Пансионеры сидели за кухонным столом и завтракали, и лица у них у всех по-прежнему были потерянные, точно у пленников потерпевшей крушение подводной лодки. Я поздоровался с ними довольно весело, и они тотчас заулыбались, засмеялись, обрадовались мне, словно водолазу, который наконец-то постучал о корпус их затонувшего судна.
– Здравствуй, Кит! – сказала мисс Майл. – Я тебя вчера видела, ты стоял с мистером Потсом у банка.
– Да, я там был…
– А я видел тебя у полицейского участка, ты ехал на велосипеде, – сказал Хеймейкер. Он с лебединой грацией склонил голову в мою сторону.
– И это было, мистер Хеймейкер.
– Я тебе помахал, но ты меня не видел, – сказал он.
– Это потому, что на велосипеде я слепну и дурею, – сказал я. И все весело засмеялись.

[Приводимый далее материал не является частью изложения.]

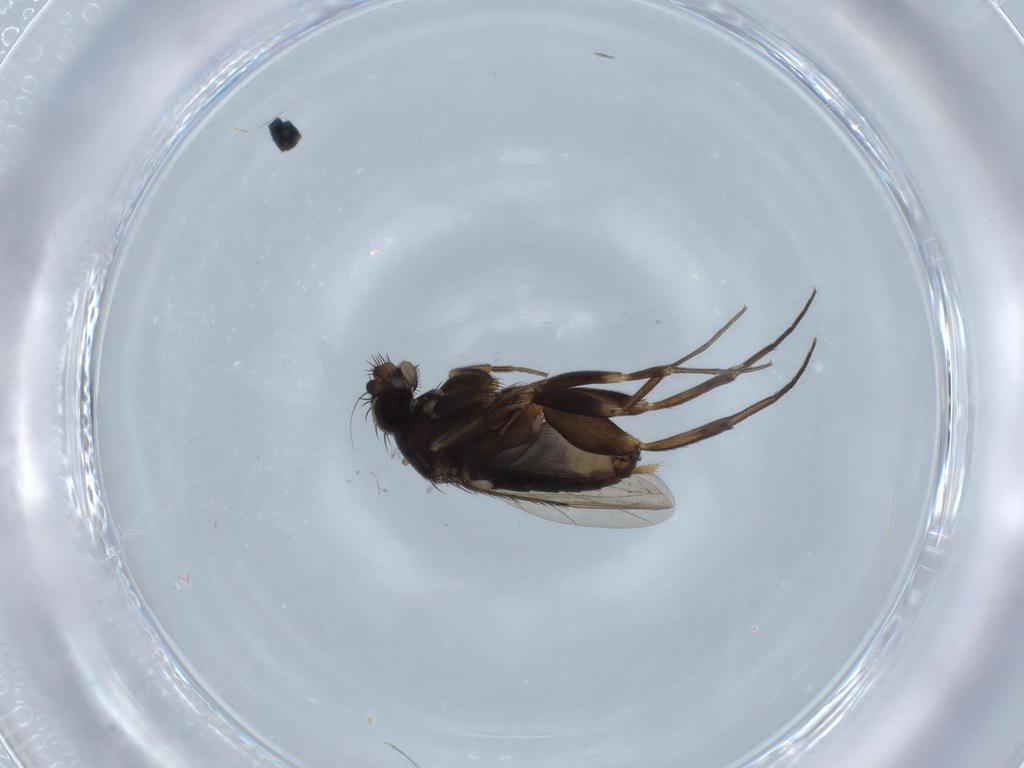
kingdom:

Я прошел за Мейкписом на веранду, и он показал мне комод, который он смастерил для Джули из двух ящиков из-под чая. В комоде, выстланном внутри газетами, нашлись две сложенные рубашки, две пары туго скатанных носков, джемпер, школьные шорты – Джули давно уже в них не ходил, жилет грубой вязки, которого я никогда не видел (может, это доктора Хоумза?), и четыре отглаженных носовых платка, сделанных из старых простынь.
– Это все? – спросил я Мейкписа.
– Да. Но все чистое и выглаженное, Кит. Это она… она так оставила…
Я подумал: а где же его нижнее белье? – но потом вспомнил, как Джули раздевался на речке, – никакого белья он не носил. Я взял все, и комод, где хранились постиранные, сложенные, выглаженные заботливыми руками миссис Кристо вещи, теперь зиял пустотой. Взял я и несколько своих старых тетрадей из тумбочки у кровати, но не стал смотреть, записывал ли уже в них Джули свою музыку: не хотел делать это на глазах у Мейкписа. (После я в них заглянул, но не увидел ничего, кроме своих старых школьных упражнений. Другие тетради Джули, наверно, спрятал.)
– Не густо, – сказал я Мейкпису, – но ничего, сойдет.
– А что еще ты искал, Кит?
– Ничего… ничего.
У дверей со мной простились как с героем, и только на улице я сообразил, что не окинул эту неуютную кухню с голыми стенами наметанным репортерским глазом. Не попытался представить, где именно миссис Кристо медленно опустилась на колени с немецким штыком в груди.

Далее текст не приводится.